ORDRE DE MISE EN SURSIS
1re RÉGION
MODÈLE N° 8
Inspection des Sursis DE LA 1re RÉGION
Instruction du 22 mars 1918
N° 295
Prolongation
A Lille, le 23 juin 1919.
Par décision de M. le gal Cdt la 1re Région n° 395 du 21 juin 19 le Aspirant St Léger Claude de la classe 1915 service armé recrutement d... St Omer numéro matricule : ___ affecté au 26/15e Chass. à pied Vincent est maintenu en sursis d'appel jusqu'au 15 octobre 19 en qualité de directeur dans Sté Ame de Pérenchies à La Madeleine département d... Nord
AVIS IMPORTANT — Le destinataire du présent avis ne peut, en aucun cas, s'en prévaloir. Un ordre spécial (modèle n° 7) sera adressé très prochainement par les soins du Recrutement. Dès réception, cet ordre devra être inséré dans le livret individuel de l'intéressé, et le papillon qui est joint à cet ordre, une fois rempli, daté et signé, devra être détaché et immédiatement renvoyé à l'Inspecteur régional.

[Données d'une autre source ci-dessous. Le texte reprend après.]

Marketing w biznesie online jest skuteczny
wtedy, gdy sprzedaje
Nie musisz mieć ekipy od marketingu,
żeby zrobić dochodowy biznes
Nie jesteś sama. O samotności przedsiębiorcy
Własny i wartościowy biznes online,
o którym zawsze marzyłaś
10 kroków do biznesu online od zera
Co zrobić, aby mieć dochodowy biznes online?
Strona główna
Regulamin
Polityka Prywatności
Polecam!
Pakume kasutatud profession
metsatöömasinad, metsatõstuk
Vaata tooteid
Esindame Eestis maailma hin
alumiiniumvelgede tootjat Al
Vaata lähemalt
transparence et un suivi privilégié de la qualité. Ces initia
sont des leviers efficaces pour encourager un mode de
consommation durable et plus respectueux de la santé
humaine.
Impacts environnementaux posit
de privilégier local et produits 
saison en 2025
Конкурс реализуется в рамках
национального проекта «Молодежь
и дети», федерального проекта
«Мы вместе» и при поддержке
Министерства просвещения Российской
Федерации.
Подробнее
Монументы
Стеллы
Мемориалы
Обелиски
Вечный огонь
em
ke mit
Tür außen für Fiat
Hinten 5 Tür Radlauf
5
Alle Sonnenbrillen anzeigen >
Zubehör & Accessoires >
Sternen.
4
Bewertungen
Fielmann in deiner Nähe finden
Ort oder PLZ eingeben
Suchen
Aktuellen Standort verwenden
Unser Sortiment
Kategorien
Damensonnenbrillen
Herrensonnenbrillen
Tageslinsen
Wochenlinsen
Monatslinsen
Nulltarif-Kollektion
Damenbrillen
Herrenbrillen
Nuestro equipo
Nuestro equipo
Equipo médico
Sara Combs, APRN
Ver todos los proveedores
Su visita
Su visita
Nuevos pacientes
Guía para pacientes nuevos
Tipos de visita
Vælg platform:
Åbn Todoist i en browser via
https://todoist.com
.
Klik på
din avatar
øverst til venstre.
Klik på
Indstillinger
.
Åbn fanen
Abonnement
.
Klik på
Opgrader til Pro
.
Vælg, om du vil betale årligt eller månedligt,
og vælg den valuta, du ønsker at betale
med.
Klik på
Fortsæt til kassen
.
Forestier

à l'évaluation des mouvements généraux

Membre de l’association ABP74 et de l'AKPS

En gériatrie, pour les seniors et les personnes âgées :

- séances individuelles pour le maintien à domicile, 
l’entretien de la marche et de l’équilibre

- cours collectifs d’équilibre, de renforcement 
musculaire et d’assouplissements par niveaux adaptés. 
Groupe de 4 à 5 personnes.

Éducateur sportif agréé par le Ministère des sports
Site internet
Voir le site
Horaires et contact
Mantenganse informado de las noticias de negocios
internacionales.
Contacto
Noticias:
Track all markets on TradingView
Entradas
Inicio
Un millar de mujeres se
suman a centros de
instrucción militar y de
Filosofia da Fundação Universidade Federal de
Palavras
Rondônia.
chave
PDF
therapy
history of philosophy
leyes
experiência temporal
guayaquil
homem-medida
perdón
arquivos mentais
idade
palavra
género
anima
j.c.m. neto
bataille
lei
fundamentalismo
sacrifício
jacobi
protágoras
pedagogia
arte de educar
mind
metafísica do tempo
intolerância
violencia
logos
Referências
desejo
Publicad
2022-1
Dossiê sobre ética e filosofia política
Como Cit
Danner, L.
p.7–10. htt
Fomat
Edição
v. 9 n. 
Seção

L'Inspecteur Régional des Sursis,
A Monsieur l'Employeur (A l'employeur)
Monsieur le Directeur
Sté Anonyme de Pérenchies
La Madeleine
Nord.
26e Bataillon de Chasseurs à Pied, 1re Compagnie de Mitrailleuses. Cachet rond de la compagnie ; en-tête imprimé.
L'aspirant de Lavalette, mis en sursis de 3 mois, a remis ce jour à la Cie :
1 revolver Mle 92
2 boîtes à gaz avec masque A.R.S. et M2
1 havresac
1 vareuse
2 couvertures
1 toile de tente
1 sabre
1 étui à revolver
Le 6.11.1919, à la Cie. (mention voisine : "3/4 1919", lecture incertaine)
(signature : "Lehucher" ?, suivie d'un paraphe)
Sources
Papiers personnels — Brouillon de demande de mise en sursis, [novembre 1918 ?].
Papiers personnels — Ordre de mise en sursis (prolongation), Inspection des Sursis de la 1re Région, 23 juin 1919.
Papiers personnels — Reçu de remise de matériel, 26e Bataillon de Chasseurs à Pied, 1re Compagnie de Mitrailleuses, 6 novembre 1919.